Never before has the figure of the vote of no confidence, which in the Constitution is designed to ensure an orderly changeover in the Executive, been so twisted in Congress. It is so positive in nature that it consists of proposing to the lower house the investiture of an aspirant to the presidency of the government who does not even have to be a member of parliament, but who takes the floor to present his or her programme. To initiate the procedure and for the debate to be held with a vote, all that is needed is the signature of 35 MPs, ten percent of the members of the House itself.

 

Vox has 52 MPs and this is the second time that Abascal has initiated a vote of no confidence. Unlike the previous occasion, in October 2020, when it failed and he was left alone with his deputies, this time he is not even running as a candidate. Abascal delegates Ramón Tamames, 89 years old and leader of the Communist Party of Spain in the times of the Transition.

 

The constitutionalists will have little room for criticism of the veteran economics professor’s record. Tamames was involved in the pacts of the current Constitution with the centre right (UCD) and the PSOE in 1978. The only idea Tamames shares with Vox is the urgency of removing Sánchez from power.

 

On the verge of absurdity, between March and April Congress will debate a motion of censure with an aspiring prime minister who does not intend to take office, only to give his speech; who is presented by a party alien to or contrary to his ideas and who has no support other than that of 15 per cent of the deputies.

 

The parliamentary session will be substantiated in the secondary protagonism of Abascal when he presents Tamames and then has his turn to speak to criticise Sánchez and postulate himself as an alternative to “the cowardly right wing” or “social democrat”, which is what he calls the People’s Party headed by Alberto Núñez Feijóo.

 

The main role in the motion will be left to Sánchez, who is delighted to confront the extreme right that he sees as a threat despite its downward trend in all the elections and polls of the last two years.
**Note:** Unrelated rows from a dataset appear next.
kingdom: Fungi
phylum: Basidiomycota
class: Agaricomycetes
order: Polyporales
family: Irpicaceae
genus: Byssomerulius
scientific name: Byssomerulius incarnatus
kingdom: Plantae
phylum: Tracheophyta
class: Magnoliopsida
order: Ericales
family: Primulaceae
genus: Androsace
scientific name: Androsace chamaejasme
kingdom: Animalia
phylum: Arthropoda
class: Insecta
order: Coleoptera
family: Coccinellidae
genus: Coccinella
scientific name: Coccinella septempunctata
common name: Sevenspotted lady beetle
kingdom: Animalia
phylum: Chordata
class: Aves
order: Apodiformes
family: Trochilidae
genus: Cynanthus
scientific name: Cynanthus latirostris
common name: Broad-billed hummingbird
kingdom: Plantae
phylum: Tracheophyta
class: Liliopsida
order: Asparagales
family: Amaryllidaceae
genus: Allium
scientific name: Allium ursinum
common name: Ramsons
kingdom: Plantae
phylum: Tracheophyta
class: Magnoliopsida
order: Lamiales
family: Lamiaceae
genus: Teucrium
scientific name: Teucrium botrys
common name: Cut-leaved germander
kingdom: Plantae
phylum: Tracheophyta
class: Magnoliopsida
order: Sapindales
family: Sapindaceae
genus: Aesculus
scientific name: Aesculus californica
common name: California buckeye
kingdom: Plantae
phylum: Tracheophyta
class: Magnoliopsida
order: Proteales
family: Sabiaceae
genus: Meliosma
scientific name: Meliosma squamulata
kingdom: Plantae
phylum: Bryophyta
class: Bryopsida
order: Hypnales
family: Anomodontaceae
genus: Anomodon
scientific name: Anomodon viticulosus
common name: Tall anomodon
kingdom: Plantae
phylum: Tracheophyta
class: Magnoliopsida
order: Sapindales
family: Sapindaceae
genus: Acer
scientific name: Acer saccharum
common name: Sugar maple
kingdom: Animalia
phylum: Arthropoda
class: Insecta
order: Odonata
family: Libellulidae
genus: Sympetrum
That is why Abascal was forced to present another motion of censure, in order to regain presence and ground in the face of Feijóo’s advance in the two elections of the year: regional and local elections on 28 May and general elections six months later.

 

Sánchez sees the parliamentary elections as a very opportune moment to reinforce the message that the PP may depend on Vox when it comes to forming government majorities in several autonomous communities and many city councils. And then also in the general elections to win more seats than those of the PSOE coalition and the far left.

 

In the government, Abascal’s initiative, announced on 9 December and not registered in Congress until now, when the division in the Executive is at its most tense due to the “only yes is yes” law, has been welcomed with evident satisfaction. Sánchez will decide when it suits him best to go to the House to confirm the solidity of his parliamentary majority and the unity of his government, even if it is only at the time to vote ‘no’ to the candidate presented by Vox (Tamames), who will only represent himself.

 

The People’s Party assumes that Abascal’s real objective in the motion of censure is to halt the rise of Feijóo, who has no role in the debate because he is not a member of parliament. The Popular Party only hopes that voters will perceive that Vox does not mind giving oxygen to Sánchez in order to ensure two days of prominence. They have not hesitated to advance their abstention. They have the precedent of Pablo Casado’s ‘no’ to Abascal in 2020, the only time when the then head of the opposition was praised by the Government and the media, delighted with the right-wing row.

 

Feijóo is now being asked to follow this example, which ratifies the PP president in his decision to abstain in order to contribute as little as possible to the absurdity.